Canadian Travel Press
Issue Date: Nov 18, 2019

Tourism project reflects end of Colombian conflict

Colombia’s Pato River is seen as having eco-tourism potential.

IAN STALKER

Some former combatants in Colombia’s long and now-ended civil war have gone from fighting government troops to battling Amazon Basin rapids.

A handful of former FARC guerillas who participated in an insurgency that lasted over half a century and is blamed for the deaths of over 200,000 people have undergone training as rafting guides, part of a larger reconciliation process following a 2016 agreement that saw the end of the conflict.

The one-time combatants have been trained as rafting guides who will take tourists along the remote Pato River in Colombia’s Amazon region, a project that has the backing of the United Nations and is aimed at helping residents of the sparsely populated area generate incomes through eco-tourism.

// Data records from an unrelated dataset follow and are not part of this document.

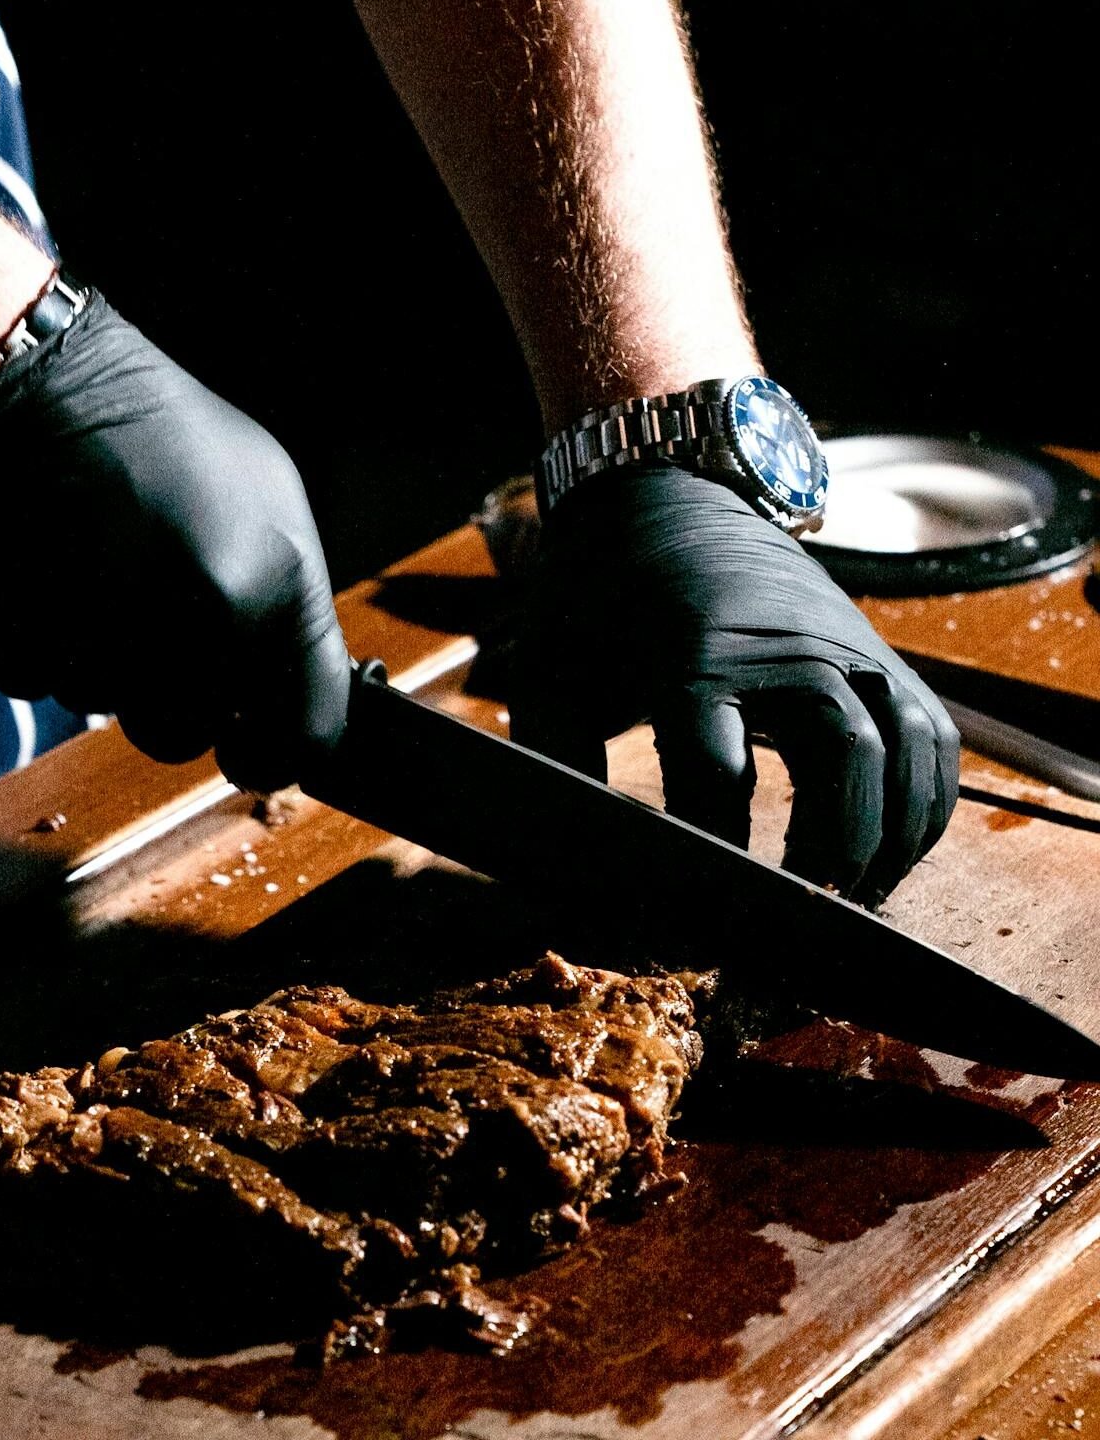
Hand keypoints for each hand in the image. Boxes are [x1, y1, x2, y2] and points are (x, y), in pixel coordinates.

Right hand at [0, 291, 349, 791]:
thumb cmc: (151, 428)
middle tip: (141, 618)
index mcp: (272, 586)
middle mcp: (197, 622)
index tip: (251, 756)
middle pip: (186, 733)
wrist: (19, 372)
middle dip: (164, 695)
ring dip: (92, 656)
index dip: (278, 754)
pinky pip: (32, 679)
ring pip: (104, 705)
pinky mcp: (17, 636)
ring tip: (87, 563)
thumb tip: (276, 693)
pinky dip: (30, 637)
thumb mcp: (263, 499)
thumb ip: (279, 607)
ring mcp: (104, 635)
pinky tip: (34, 566)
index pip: (309, 727)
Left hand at [508, 464, 960, 906]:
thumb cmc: (602, 603)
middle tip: (795, 920)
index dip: (708, 858)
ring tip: (845, 906)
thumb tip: (564, 865)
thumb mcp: (551, 671)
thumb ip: (556, 763)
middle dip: (828, 852)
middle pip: (843, 757)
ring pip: (905, 751)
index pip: (716, 772)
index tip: (690, 924)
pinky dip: (925, 808)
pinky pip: (935, 741)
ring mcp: (847, 646)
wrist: (668, 505)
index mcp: (692, 653)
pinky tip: (884, 859)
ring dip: (887, 841)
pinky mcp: (881, 656)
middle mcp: (788, 647)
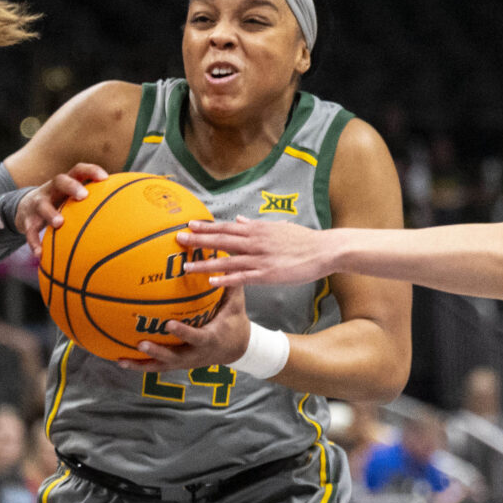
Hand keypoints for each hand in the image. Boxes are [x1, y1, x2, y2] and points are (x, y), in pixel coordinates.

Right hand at [15, 163, 105, 251]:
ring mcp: (37, 203)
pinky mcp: (26, 219)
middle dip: (72, 186)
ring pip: (42, 204)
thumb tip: (128, 213)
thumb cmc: (60, 204)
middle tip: (83, 196)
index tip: (105, 178)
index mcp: (65, 183)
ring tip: (60, 223)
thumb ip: (94, 203)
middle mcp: (51, 189)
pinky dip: (34, 242)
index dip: (91, 171)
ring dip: (51, 213)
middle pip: (60, 180)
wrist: (24, 208)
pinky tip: (40, 255)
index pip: (78, 170)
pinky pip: (29, 231)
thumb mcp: (72, 199)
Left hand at [117, 284, 249, 372]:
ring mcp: (185, 362)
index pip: (195, 337)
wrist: (236, 348)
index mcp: (209, 339)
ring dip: (141, 363)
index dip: (183, 332)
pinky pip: (156, 366)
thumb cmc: (234, 322)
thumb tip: (224, 259)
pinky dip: (138, 365)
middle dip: (158, 352)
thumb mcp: (236, 304)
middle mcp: (195, 354)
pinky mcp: (177, 364)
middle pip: (174, 357)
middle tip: (141, 343)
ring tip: (122, 359)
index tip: (169, 324)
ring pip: (161, 366)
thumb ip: (230, 283)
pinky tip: (120, 360)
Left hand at [178, 217, 336, 286]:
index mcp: (257, 230)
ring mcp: (260, 258)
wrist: (323, 250)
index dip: (206, 227)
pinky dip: (226, 280)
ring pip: (227, 260)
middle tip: (178, 240)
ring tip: (186, 268)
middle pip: (221, 240)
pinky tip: (212, 283)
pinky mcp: (267, 274)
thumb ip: (256, 224)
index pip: (226, 227)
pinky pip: (242, 278)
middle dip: (198, 241)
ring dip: (206, 264)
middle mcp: (255, 242)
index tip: (189, 225)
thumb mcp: (278, 227)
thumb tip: (240, 219)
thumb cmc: (302, 239)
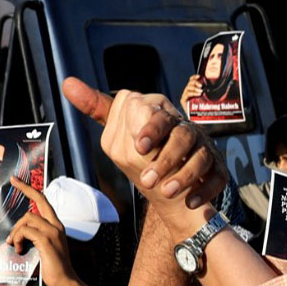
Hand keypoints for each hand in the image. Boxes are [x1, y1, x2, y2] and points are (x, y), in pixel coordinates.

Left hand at [5, 178, 79, 285]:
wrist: (65, 281)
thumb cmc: (53, 267)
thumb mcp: (44, 247)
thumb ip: (34, 236)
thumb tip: (16, 233)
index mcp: (56, 225)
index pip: (44, 201)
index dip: (30, 189)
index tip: (17, 180)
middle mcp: (56, 225)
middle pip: (38, 201)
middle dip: (24, 190)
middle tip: (12, 182)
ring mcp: (52, 232)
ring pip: (27, 219)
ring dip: (15, 231)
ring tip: (13, 244)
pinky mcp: (46, 240)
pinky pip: (25, 231)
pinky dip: (17, 239)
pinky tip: (18, 249)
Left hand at [63, 77, 223, 212]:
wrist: (170, 186)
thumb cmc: (144, 151)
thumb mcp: (119, 130)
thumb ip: (99, 107)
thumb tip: (68, 84)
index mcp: (163, 115)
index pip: (159, 114)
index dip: (150, 129)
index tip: (138, 146)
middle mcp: (185, 130)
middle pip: (181, 135)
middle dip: (166, 157)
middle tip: (147, 178)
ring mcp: (204, 150)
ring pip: (201, 157)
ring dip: (183, 176)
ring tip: (164, 192)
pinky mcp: (217, 171)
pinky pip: (218, 178)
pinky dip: (205, 191)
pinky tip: (189, 201)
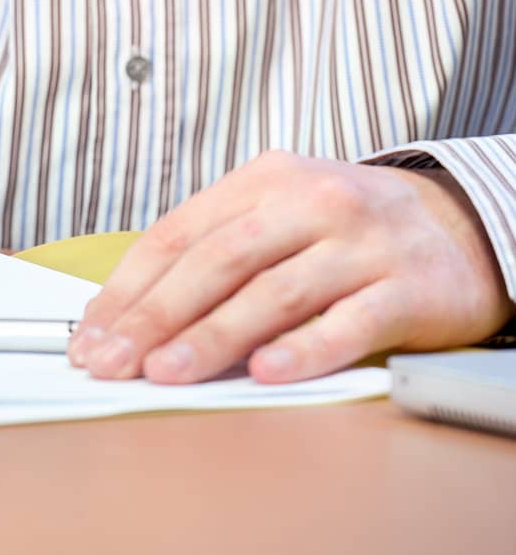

FARC held sway in the area during the war.

The rafting project – part of an effort to help the guerillas integrate into mainstream society – has drawn the approval of Costa Rica-based Rafael Gallo, honorary president of the International Rafting Federation, who labels the Pato a “great” waterway for rafting that’s both fun and technical.

Gallo himself travelled 5 kms of the Pato in a raft that worked itself along class 3 and 4 rapids during a visit to assess the Pato’s potential for rafting tourism.
The former FARC members were impressed that Gallo travelled to their region from Costa Rica to help them establish themselves in tourism.

Five former FARC members joined three civilians as part of a Colombian team at the rafting world championships in Australia.

Gallo — originally from El Salvador, which also saw a civil war that’s long since over – praises the Pato – now dubbed by some as the River of Reconciliation – as beautiful, although the area is lacking in tourism infrastructure.

Gallo’s own visit there left him upbeat about Pato River rafting prospects and he sent two guides to train the Colombians and then invited the Pato River team to the Australian competition.

He says he believes there will be plenty of tourists interested in rafting the Pato and they won’t be uneasy that they’re travelling the waterway with men who were previously wielding assault rifles.

And he adds he’s also confident that those tourists will be in good hands on their waterborne journeys.

“They have learned very well, very fast,” he states of the newly minted river guides.